March 25, 2014 | Valerie Wong
So you want your meeting to go without a hitch. If you're in charge of setting up your meeting room (or, at the very least, you're the one who has to tell the custodian or janitor of the building how the whole panel, table placement, and whatnot should be dealt with), then here are some handy tips and recommendations you can try out. A meeting room should not be used just because it's there; the professional way to handle things is to adjust your meeting room in accordance to your needs. Rearranging chairs and tables to face one way or another isn't just an aesthetic choice; it could also make or break the meeting itself.

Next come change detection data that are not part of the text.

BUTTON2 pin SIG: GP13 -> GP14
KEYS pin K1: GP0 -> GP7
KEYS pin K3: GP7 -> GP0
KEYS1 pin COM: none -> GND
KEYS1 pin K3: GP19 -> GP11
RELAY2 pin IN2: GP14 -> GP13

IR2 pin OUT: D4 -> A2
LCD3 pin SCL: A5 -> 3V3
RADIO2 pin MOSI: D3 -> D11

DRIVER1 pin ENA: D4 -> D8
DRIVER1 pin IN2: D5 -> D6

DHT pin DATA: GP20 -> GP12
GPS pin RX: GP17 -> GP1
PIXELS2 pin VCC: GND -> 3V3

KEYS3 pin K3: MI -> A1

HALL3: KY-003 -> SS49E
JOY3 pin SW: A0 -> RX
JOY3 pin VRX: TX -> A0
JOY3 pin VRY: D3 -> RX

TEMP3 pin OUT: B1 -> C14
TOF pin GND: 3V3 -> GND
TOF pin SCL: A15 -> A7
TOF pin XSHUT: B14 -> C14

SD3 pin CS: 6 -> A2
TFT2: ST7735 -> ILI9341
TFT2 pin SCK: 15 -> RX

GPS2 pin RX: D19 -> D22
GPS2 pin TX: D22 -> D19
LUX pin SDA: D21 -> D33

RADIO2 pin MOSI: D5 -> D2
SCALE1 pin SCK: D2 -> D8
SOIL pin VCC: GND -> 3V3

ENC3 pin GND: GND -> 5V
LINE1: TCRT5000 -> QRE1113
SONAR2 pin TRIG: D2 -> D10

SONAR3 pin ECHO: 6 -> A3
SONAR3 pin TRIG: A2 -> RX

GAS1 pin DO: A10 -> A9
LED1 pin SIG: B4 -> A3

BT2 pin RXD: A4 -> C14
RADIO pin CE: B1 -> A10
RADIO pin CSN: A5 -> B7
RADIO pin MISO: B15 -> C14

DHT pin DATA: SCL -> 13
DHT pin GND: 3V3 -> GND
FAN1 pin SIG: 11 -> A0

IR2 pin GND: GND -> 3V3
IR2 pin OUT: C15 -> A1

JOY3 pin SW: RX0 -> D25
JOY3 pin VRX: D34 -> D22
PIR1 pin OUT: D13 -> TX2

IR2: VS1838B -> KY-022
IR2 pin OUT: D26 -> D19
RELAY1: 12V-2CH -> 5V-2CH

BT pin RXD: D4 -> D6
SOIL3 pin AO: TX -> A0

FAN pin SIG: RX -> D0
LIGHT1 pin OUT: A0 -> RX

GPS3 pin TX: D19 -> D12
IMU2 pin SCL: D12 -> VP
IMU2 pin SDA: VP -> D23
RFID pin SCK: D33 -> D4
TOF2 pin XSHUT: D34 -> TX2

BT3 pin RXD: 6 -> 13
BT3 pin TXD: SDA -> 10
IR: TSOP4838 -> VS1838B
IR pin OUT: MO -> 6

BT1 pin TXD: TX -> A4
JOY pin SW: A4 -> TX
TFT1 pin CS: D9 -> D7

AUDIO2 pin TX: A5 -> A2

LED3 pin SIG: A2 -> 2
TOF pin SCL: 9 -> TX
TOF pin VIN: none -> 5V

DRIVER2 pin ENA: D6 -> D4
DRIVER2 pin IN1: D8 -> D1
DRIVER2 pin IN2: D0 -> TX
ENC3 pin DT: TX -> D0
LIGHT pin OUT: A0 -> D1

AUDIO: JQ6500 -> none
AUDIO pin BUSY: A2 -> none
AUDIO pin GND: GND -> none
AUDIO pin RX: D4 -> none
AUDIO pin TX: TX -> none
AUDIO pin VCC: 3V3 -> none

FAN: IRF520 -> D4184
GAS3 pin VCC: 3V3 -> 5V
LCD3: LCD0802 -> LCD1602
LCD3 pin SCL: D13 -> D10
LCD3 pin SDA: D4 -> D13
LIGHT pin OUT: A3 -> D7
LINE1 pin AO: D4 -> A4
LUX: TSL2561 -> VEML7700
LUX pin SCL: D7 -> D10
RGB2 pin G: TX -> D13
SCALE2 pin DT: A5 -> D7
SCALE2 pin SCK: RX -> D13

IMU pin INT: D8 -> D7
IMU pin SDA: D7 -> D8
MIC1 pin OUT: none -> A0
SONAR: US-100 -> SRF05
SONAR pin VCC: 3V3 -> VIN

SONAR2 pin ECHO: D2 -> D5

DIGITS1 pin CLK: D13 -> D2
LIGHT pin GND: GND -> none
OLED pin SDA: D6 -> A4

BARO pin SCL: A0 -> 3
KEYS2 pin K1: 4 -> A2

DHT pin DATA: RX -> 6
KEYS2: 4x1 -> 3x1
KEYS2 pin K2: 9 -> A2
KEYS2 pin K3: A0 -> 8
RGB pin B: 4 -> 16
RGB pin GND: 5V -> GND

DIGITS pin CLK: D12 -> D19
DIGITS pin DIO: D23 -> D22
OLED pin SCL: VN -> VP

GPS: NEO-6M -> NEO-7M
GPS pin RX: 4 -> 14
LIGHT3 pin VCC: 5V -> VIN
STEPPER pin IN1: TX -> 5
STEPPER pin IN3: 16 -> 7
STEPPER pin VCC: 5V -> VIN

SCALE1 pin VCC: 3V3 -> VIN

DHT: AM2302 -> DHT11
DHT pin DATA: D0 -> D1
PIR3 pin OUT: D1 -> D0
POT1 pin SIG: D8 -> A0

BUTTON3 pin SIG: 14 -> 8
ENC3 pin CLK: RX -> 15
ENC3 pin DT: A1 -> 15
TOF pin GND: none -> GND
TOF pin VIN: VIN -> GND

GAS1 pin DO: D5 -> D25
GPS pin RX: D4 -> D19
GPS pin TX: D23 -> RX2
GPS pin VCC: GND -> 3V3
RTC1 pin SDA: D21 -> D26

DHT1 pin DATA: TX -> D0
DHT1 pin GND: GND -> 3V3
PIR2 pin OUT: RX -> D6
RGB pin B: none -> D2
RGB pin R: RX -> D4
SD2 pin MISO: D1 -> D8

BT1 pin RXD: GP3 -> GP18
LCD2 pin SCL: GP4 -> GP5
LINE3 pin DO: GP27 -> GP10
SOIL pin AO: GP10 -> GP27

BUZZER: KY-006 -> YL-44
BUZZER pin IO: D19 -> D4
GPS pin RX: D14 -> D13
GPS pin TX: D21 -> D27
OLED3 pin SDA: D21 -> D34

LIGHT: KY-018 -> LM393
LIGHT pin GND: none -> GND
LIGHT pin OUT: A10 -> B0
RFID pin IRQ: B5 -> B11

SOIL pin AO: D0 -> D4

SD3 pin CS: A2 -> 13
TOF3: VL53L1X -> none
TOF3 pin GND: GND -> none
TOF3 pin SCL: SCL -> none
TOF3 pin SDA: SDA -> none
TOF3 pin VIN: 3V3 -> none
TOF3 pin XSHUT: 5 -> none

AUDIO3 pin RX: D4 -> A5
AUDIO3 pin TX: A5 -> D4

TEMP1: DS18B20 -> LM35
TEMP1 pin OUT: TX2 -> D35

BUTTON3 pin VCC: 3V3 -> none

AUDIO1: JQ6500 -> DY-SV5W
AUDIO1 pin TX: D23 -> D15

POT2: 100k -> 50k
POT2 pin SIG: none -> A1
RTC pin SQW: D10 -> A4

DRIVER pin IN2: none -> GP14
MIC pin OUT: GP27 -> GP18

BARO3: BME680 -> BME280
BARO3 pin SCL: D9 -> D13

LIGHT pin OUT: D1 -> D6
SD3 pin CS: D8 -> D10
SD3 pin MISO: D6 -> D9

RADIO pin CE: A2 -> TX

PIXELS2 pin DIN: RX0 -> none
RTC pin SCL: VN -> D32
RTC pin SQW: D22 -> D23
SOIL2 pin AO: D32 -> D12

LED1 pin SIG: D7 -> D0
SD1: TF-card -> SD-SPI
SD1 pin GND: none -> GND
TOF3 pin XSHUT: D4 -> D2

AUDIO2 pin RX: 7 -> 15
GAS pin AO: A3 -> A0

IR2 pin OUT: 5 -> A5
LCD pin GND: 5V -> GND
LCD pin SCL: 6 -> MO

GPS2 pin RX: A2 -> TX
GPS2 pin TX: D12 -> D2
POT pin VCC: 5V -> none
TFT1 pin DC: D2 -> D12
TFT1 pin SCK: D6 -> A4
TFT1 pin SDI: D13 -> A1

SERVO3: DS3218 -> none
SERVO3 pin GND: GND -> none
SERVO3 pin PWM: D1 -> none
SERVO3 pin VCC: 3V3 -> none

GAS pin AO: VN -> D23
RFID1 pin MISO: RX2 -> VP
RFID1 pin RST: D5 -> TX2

The Basic Meeting Room Layout Options You Can Try Out
Before anything else, you should remember that how the meeting room is laid out will depend on the content being delivered to the participants and how the presentation should be done. If projectors are involved, then it should be laid out to accommodate that piece of equipment without making it hard for the rest of the members of the meeting to see what's going on. Your room choice or setup choice will impact the way you present, so choose wisely and in accordance to your objectives. The classroom style is the most popular style for meeting boardrooms with one speaker.
It involves using rows of tables with two to three chairs for each of them arranged to face the front of the room, as you would set up a classroom. This is perfect when it comes to a presentation that involves a lot of lectures, member interaction, and loads of information. The presenters are the providers of info, and dialogue with the audience is involved. As for theater style meeting room layout, this is perfect when it comes to short, 2-hour-long presentations (i.e., a movie or a PowerPoint slide show) with minimal notes. It also maximizes room space by having the chairs face the front of the room with a center aisle like you would a theater.
More Advanced Meeting Room Styles
Six- to-eight-foot conference tables are called for when it comes to conference style meeting rooms. They're typically gathered in the middle of the room to from one solid structure. From there, chairs are placed across the table perimeter. This is perfect for small brainstorming sessions without a designated leader or presenter. Like King Arthur's Round Table, this constitutes discussions among equals, because no one leader or presenter is setting the pace of the meeting, and everyone can contribute and have a say on the matter, like a democratic meeting place of sorts. As for the U-shape style meeting, it involves placing three six-to-eight-foot conference tables end-to-end to form the Letter U.
The chairs are placed outside the U, and it's the best meeting room style for meetings involving small groups of people that need to converse between the audience and the presenter while at the same time including conversations between the participants themselves. Finally, there's the hollow square style, and it works like this. The tables are placed in a rectangular or square outline with an open space in the middle, and chairs are placed around the square's perimeter. It's kind of like the conference style, but this time there's a "hole" in the middle plus there's more workspace, visual lines, and communication angles for each member to feel comfortable with.